---- DATASET ENTRIES
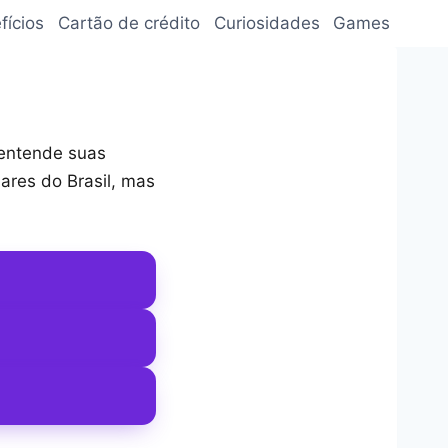
fícios
Cartão de crédito
Curiosidades
Games
 entende suas
res do Brasil, mas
--------
WORK INSTRUCTIONS – Quote every record above exactly, leaving out any pictures.

THE ANSWER –
fícios
Cartão de crédito
Curiosidades
Games
 entende suas
res do Brasil, mas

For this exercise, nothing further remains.